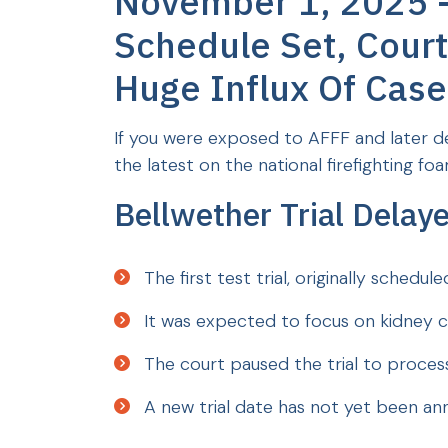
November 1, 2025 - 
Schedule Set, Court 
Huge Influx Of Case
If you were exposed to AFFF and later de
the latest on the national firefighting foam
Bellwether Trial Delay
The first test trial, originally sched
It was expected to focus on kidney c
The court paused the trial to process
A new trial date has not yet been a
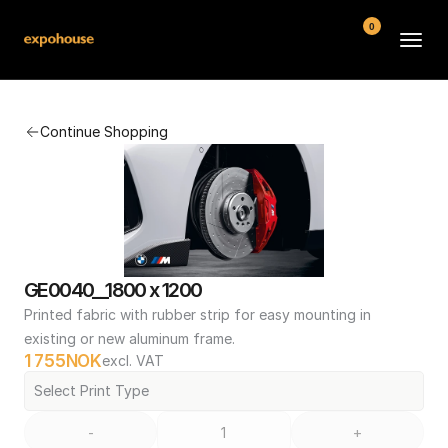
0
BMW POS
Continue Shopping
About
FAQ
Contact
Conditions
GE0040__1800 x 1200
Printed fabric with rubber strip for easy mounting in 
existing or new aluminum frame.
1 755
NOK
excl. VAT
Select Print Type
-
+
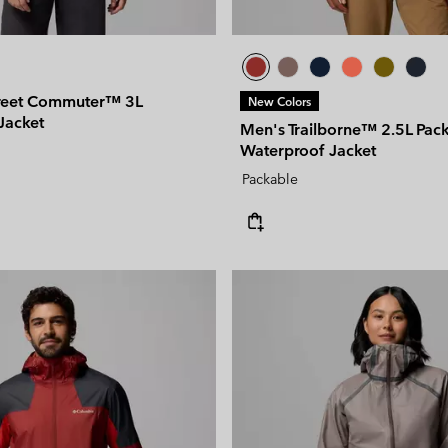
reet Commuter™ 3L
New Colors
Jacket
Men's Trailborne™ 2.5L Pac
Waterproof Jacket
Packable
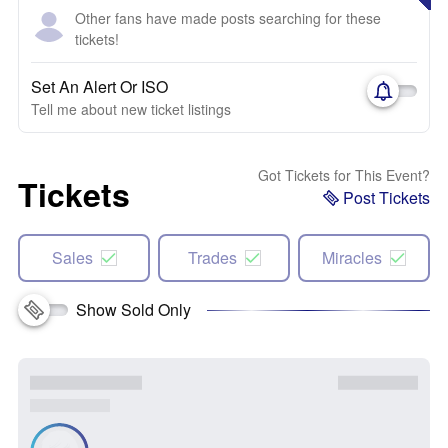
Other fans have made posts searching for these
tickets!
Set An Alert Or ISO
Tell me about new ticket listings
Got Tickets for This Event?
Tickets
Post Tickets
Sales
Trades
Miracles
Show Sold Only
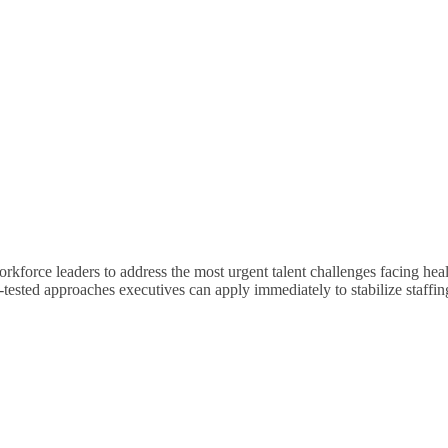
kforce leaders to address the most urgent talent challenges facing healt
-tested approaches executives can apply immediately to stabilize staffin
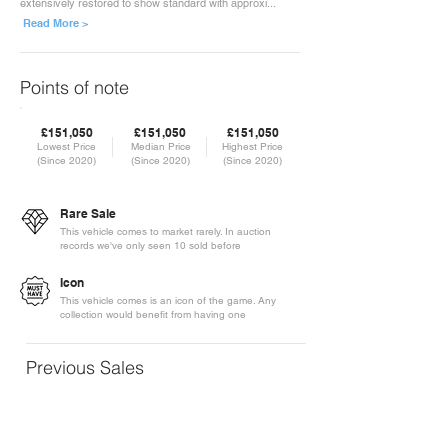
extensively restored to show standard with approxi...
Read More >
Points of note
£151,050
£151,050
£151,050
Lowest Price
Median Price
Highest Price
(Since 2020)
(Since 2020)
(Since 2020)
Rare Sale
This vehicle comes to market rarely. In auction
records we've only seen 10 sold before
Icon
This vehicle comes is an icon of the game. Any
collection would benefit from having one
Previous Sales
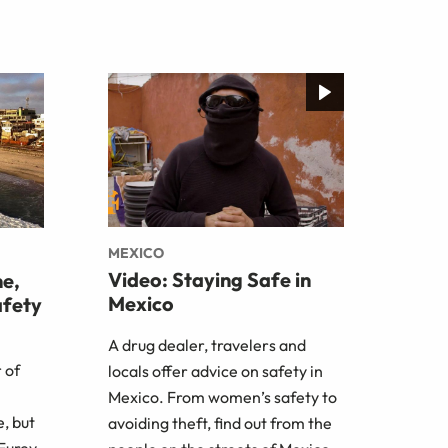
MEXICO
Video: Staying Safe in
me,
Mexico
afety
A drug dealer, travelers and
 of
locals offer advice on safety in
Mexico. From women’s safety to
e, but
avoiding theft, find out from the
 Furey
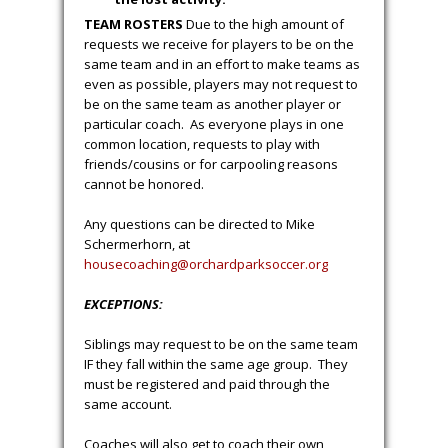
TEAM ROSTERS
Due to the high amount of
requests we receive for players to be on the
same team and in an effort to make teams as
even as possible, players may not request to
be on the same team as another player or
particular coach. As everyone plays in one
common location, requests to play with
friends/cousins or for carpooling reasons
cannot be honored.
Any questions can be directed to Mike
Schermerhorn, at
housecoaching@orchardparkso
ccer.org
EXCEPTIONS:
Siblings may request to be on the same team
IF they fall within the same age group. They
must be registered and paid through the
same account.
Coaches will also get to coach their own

:::

• Work to complete: Gather every line in the material above that contains the word "vehicle".

• Result below:
This vehicle comes to market rarely. In auction
This vehicle comes is an icon of the game. Any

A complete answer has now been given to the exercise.